Maziden ne kalmış peki? Vank Katedrali en görkemlisi olmak üzere pek çok kilise var. Köprü ziyaretinden sonra şehrin bu yakasına geçmenizi elbette öneririm. İran içinde başka bir diyara adım atmak gibi aynı.
Heşt Beheşt
Yani diyor ki Yedi Cennet. Yine Safavi zamanından kalma bu saray restorasyon çalışmalarıyla ayakta duruyor. Hatta bana kalırsa sarayın içinden çok bahçe düzenlemesi dikkat çekiyor. Dürüstçe söylemek gerekirse de Ali Gapu Sarayı’nın çinilerle, renklerle bezeli iç düzenlemesi gibi bir şölen yok içerisinde. Hatta dışarıdan uzaktan izlemesi daha güzel. Çünkü, hariciler, İranlıların ödediği paranın neredeyse yedi katını ödeyerek müzeleri, sarayları ziyaret ediyorlar.
Çehel Sütun, Sallanan Minare, oranın hemen yanı başındaki Ateş Kadehi de Isfahan’da görülmeye değer yerlerden. Fakat unutmayın, buralara giriş İranlılar için sadece üç bin Tümen. Haricilere ise yirmi bin.

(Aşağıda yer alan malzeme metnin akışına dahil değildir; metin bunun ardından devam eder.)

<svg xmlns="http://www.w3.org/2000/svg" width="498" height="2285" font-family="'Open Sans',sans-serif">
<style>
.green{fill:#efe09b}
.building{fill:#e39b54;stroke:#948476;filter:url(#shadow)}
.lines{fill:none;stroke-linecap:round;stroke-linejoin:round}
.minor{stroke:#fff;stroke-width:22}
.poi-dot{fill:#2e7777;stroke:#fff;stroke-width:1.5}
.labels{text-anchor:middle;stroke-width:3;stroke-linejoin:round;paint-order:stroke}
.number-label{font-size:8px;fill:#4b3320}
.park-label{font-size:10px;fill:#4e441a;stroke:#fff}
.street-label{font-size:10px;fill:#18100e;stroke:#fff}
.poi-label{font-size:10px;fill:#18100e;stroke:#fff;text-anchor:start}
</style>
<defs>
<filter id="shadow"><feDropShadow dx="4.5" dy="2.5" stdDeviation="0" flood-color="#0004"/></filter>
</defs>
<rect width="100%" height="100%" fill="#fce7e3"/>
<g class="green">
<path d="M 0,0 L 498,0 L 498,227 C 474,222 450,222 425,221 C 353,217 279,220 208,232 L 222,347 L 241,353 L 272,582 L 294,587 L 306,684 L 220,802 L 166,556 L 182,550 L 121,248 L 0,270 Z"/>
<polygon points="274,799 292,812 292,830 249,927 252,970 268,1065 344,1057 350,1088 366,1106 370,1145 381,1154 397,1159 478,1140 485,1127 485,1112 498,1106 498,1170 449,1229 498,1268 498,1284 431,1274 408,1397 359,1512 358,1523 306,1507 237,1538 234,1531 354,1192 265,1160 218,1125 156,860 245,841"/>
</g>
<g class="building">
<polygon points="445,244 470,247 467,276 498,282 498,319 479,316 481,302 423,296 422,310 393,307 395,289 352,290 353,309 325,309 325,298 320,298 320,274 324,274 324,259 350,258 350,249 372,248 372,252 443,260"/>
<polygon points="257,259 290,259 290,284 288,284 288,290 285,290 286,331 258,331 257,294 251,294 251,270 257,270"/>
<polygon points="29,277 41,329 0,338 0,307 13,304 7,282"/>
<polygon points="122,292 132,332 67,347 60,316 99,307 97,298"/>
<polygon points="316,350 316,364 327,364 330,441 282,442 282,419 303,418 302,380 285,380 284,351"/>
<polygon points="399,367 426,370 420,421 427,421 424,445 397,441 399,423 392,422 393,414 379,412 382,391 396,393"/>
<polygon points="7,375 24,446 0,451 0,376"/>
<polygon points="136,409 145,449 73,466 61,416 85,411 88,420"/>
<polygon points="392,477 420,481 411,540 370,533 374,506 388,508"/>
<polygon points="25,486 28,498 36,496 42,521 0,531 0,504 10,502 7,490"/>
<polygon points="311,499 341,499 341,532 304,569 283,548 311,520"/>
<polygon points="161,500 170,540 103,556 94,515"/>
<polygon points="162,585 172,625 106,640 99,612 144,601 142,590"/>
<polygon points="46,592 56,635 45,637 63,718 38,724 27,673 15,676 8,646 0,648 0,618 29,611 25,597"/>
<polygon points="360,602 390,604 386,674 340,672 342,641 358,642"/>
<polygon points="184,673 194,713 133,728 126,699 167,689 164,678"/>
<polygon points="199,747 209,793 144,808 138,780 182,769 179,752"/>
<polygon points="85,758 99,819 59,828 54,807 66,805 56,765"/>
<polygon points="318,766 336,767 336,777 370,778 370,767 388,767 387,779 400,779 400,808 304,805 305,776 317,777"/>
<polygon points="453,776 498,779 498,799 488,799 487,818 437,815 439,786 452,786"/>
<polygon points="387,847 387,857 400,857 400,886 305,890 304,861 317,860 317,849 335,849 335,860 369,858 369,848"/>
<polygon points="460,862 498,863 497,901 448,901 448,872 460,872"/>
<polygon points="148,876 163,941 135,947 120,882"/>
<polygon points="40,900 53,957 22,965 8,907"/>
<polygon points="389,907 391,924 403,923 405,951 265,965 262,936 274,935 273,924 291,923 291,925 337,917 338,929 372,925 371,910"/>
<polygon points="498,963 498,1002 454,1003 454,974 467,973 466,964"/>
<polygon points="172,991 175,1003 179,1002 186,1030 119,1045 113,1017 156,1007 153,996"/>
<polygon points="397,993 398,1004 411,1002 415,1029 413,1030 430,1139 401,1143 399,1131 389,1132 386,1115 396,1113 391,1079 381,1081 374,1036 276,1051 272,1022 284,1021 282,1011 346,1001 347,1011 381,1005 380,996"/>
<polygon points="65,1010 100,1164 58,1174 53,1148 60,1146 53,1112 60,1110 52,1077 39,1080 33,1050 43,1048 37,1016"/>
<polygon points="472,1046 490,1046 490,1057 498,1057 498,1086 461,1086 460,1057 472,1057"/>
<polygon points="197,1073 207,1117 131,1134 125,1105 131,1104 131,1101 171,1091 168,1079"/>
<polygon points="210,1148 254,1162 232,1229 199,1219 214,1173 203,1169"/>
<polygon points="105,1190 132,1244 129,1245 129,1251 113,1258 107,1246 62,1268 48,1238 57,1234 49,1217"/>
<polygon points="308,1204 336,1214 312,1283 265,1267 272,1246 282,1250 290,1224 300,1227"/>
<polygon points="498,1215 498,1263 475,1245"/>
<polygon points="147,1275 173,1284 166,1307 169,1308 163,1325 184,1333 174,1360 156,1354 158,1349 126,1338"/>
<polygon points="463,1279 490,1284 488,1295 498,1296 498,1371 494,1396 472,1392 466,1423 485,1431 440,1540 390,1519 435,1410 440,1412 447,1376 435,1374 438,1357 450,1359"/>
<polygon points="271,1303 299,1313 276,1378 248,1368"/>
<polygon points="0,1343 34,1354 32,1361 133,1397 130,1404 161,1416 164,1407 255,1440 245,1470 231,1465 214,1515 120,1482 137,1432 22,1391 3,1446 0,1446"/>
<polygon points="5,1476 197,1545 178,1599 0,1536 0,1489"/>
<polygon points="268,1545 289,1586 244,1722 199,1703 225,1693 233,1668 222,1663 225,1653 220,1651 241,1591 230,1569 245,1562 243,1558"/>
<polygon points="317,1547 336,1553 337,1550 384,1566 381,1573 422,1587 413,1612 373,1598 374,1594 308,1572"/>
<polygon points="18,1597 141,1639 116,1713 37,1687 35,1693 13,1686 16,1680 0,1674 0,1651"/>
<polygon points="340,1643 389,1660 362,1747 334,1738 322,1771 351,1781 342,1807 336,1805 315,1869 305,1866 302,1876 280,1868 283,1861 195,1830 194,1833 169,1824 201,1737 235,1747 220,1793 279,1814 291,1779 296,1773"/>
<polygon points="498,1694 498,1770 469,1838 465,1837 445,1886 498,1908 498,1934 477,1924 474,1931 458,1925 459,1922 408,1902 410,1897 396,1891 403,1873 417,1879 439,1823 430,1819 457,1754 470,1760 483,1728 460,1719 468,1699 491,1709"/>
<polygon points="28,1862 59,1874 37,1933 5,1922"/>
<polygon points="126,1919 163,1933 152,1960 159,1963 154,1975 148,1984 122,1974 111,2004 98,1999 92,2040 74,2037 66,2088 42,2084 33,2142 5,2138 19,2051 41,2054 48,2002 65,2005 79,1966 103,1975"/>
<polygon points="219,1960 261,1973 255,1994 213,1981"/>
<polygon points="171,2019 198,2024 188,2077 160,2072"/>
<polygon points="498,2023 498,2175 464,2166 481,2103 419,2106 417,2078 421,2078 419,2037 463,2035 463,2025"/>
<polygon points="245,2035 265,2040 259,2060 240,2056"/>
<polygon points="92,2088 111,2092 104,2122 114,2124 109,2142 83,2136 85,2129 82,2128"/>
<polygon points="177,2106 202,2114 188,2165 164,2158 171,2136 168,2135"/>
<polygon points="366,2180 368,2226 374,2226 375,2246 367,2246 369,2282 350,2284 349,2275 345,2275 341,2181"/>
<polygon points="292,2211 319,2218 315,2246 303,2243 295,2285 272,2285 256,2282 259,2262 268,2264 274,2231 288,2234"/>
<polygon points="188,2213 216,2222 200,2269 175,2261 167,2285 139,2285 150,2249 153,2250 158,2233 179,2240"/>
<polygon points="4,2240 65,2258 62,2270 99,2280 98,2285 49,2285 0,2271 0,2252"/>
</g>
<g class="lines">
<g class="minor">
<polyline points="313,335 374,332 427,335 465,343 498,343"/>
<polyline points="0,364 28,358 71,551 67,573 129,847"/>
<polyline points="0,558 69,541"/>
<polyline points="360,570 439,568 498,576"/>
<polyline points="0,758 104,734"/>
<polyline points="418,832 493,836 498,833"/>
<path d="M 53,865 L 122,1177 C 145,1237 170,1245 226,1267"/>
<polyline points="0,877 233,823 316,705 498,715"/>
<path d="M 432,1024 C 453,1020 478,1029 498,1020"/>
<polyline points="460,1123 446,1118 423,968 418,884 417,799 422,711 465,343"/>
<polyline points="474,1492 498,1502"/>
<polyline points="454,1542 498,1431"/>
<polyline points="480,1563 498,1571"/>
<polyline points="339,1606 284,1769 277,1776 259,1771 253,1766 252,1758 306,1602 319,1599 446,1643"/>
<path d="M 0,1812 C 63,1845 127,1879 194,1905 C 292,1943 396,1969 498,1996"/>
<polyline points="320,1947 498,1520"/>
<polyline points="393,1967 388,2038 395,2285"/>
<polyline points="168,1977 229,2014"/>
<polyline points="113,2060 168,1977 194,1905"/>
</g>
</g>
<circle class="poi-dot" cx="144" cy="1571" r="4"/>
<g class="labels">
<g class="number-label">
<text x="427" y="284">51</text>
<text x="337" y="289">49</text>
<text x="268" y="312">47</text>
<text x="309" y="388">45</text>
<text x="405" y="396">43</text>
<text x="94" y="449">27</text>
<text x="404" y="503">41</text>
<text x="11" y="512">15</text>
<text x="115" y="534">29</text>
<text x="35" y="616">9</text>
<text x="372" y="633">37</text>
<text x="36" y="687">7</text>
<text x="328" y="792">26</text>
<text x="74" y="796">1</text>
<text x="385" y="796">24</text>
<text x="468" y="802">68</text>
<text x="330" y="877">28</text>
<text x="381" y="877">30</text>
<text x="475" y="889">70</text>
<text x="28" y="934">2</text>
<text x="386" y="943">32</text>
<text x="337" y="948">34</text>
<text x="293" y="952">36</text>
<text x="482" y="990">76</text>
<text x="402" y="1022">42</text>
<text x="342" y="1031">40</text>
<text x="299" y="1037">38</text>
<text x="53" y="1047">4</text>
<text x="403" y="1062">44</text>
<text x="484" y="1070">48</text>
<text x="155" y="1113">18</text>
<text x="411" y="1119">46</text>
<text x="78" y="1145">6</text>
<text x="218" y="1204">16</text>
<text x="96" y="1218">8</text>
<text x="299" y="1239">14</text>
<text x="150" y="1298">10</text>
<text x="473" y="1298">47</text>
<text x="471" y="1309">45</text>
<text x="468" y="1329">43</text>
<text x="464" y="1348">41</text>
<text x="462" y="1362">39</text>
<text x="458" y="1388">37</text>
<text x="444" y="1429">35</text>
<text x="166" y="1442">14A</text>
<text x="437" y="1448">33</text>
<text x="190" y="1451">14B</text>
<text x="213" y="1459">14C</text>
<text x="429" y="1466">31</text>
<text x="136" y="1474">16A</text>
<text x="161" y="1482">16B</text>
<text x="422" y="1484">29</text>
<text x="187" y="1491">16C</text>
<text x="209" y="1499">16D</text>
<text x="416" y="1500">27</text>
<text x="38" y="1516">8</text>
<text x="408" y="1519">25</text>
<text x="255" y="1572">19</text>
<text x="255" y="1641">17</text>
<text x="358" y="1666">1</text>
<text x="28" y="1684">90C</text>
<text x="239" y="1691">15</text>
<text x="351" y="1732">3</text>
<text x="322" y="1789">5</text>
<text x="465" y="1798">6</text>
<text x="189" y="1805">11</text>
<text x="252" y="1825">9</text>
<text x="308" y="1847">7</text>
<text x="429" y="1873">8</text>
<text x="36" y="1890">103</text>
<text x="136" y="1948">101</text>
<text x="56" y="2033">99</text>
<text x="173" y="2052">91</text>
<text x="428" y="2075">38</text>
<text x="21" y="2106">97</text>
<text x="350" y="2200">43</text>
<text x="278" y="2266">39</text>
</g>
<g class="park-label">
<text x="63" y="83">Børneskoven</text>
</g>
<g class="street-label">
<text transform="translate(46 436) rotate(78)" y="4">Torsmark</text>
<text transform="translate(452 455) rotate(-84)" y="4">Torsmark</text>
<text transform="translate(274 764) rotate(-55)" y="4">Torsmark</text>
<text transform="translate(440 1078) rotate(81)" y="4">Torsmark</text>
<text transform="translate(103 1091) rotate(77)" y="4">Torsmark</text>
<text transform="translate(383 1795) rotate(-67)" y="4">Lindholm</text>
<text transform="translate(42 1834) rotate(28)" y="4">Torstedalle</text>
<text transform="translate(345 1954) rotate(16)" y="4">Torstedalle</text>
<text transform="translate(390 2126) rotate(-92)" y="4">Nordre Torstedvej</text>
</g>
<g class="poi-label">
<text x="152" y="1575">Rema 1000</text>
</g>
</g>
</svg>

Isfahan’da da İran’ın hemen her kentinde olduğu gibi parklar, bahçeler çok düzenli. Çünkü parklar aslında vatandaşın yegâne sosyalleşme alanı. Çayını, yemeğini alan insanlar bazen geceyi parkta da geçirebiliyor. Çünkü hemen her ailenin bir çadırı var. Her parkta değil ama merkezi büyük parklarda yirmi dört saat güvenlik de mevcut. Güvenlik görevlisi değil, gerçekten polis. Seyyar bir karakolları da var.
Konaklamak için pek çok seçenek mevcut. İlk akla gelen, sokakta avare avare dolanıp, birinin sizi evine davet etmesini beklemek. Hayır ben planlı programlı bir insanım diyorsanız başka seçenekler de var elbet. Şeriatın bir cilvesi olarak, hostel kültürü yok maalesef. Sadece oteller var. Fakat odanızı internetteki otel rezervasyonu sitelerinden ayırma şansınız yok. Yani otel rezervasyonu için ya o otelin sitesini bulup bir şekilde iletişime geçeceksiniz ya da otelin kapısına kadar gideceksiniz. Otel dışında, eğer bir çadırınız varsa muhakkak İran’a gelirken getirin. İran kamp için de gayet uygun ve güvenli.
Madem uygun bir uçak biletiyle buralara dek geldiniz, gelmişken Kashan’a, Yezd’e ve elbette ki Şiraz‘a uğramayı ihmal etmeyin. Cihanın yarısı Isfahan’sa öbür yarısı da bu üçüdür belki, gidip görmeden bilemezsiniz.